九 戸田茂睡

1119 ~ 1120
 茂睡は旧姓を渡辺と言う。寛永六年(一六二九)五月十九日駿府城内三の丸に生まれた。父は渡辺山城守忠、母は高家大澤基宿の女でその六男である。初め名を馮、通称茂右衛門、諱を恭光、号を茂睡・茂妥と言う。また、別号を梨本。隠家・馮雲寺・不忘庵老茂・最忍法師・老茂・遺佚軒・不求橋・露寒軒等と言う。
 茂睡の父忠は、戸田忠勝の次男で、台命により渡辺山城守茂に養われ六千石を賜わり、駿河大納言忠長の附人となり大番頭をつとめた。忠長が罪に問われ幽凶させられた時、忠は黒羽藩大関土佐守高増に預けられ、六拾五人扶持金拾五両を合力せられた。

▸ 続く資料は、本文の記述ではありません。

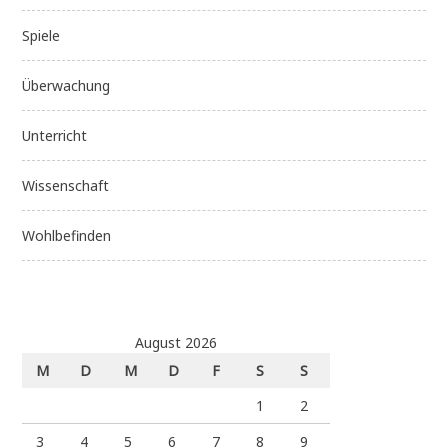
Spiele
Überwachung
Unterricht
Wissenschaft
Wohlbefinden
August 2026
M
D
M
D
F
S
S
1
2
3
4
5
6
7
8
9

時に寛永十年(一六三三)恭光五歳であった。恭光は父に従って黒羽に赴き成長し、明暦元年(一六五五)ごろ(二十二歳)江戸の伯父戸田政次に養われ、三州岡崎藩主本多忠國に家禄三百石をもって仕え、江戸本郷森川の藩邸内に居住した。のち寛永十一年ごろ(四十四歳)の藩政改革のとき致仕し、二十年の武士の生活を放れ、浅草金龍寺の辺に居を構えた。万治三年(一六六〇)宮部甚兵衛の娘お兵を娶り三男一女を儲けた。また丸山本明寺谷にも住んだ。元禄十二年(一六九九)妻お兵の死去後七年の宝永三年(一七〇六)四月十四日歿した。享年七十八歳。浅草金龍寺に葬った。
 茂睡は初め和歌を竹内惟庸、清水谷実業に批点を乞い、元禄五年従兄山名義豊(玉山)から飛鳥井家の都通伝を受け遂に一家をなした。寛文五年(一六六五)正月三十七歳のときに歌学に関する宣言を書いて歌道の復古を唱え、二条流を排斥した。すなわち、自由・自然・真情・簡素・誠実を尊ぶことを説いた。「歌は大和言葉なれば、人のいふ詞を歌に詠まずといふ事なし」と極論し新風を鼓吹した。これらは茂睡の中心思想であって、後年(元禄十一年七十歳)に「梨本集五巻(元禄十三年刊)」を著し実例について論証した。また、さきには「百人一首雑談二巻(元禄五年)」には制調説を非難し、歌学革新を唱え、近世歌学の魁をなした。

『梨本集』戸田茂睡

 茂睡の著の主なものに、紫の一本・梨本書・鳥の迹・隠家百首・御当代記等がある。また兄明の子孫である黒羽田町の渡辺家には、左記した「梨本書一巻」と茂睡直筆の「重代三文裏銭由緒一巻」(国指定重要美術品)が蔵せられている。